## TASK DETAILS:
Copy the text of every item below word for word, leaving the pictures out of your answer.

## GIVEN DATA:

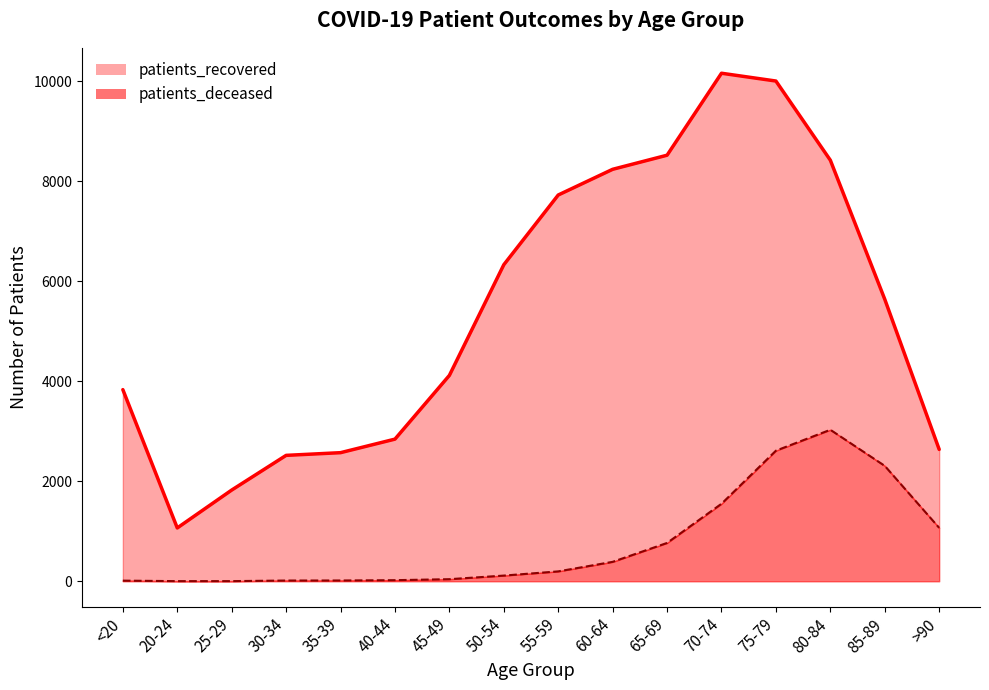

At how many categories does at least one series exceed 1551?

15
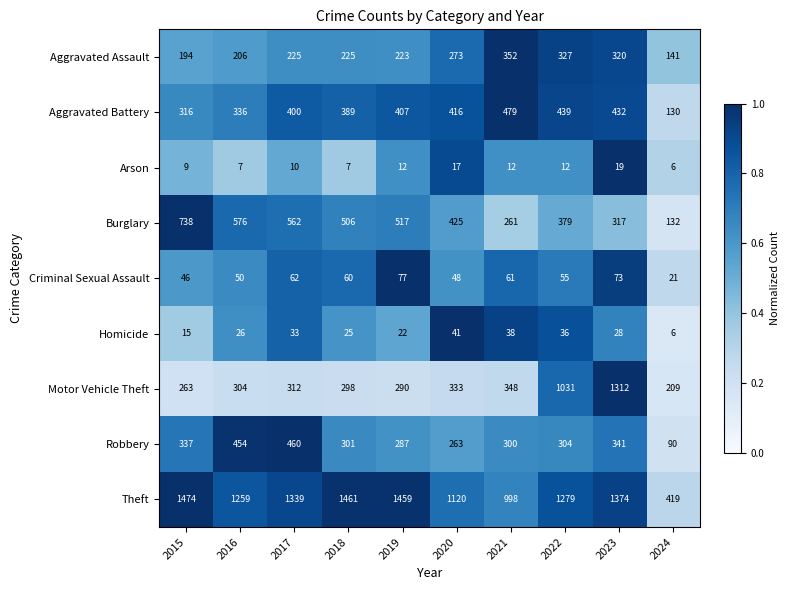

Which series has the largest range (max minus min)?

Motor Vehicle Theft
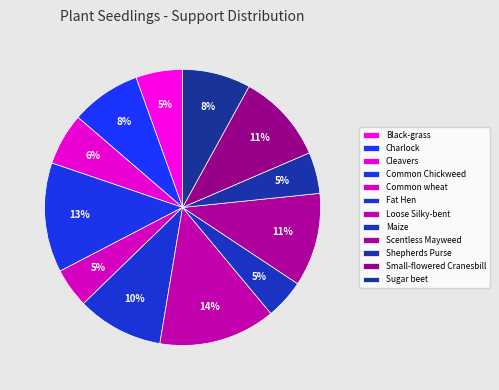

Count the number of slices in the pie.

12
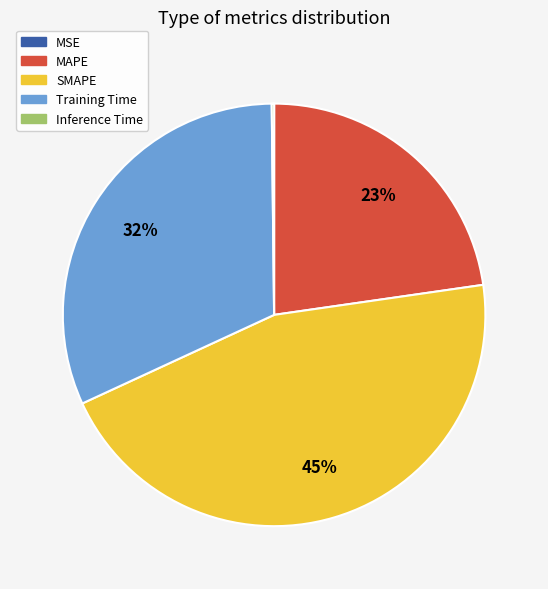

Which category has the biggest portion of the pie?

SMAPE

## ANSWER TO THIS EXERCISE:
At how many categories does at least one series exceed 1551?

15

Which series has the largest range (max minus min)?

Motor Vehicle Theft

Count the number of slices in the pie.

12

Which category has the biggest portion of the pie?

SMAPE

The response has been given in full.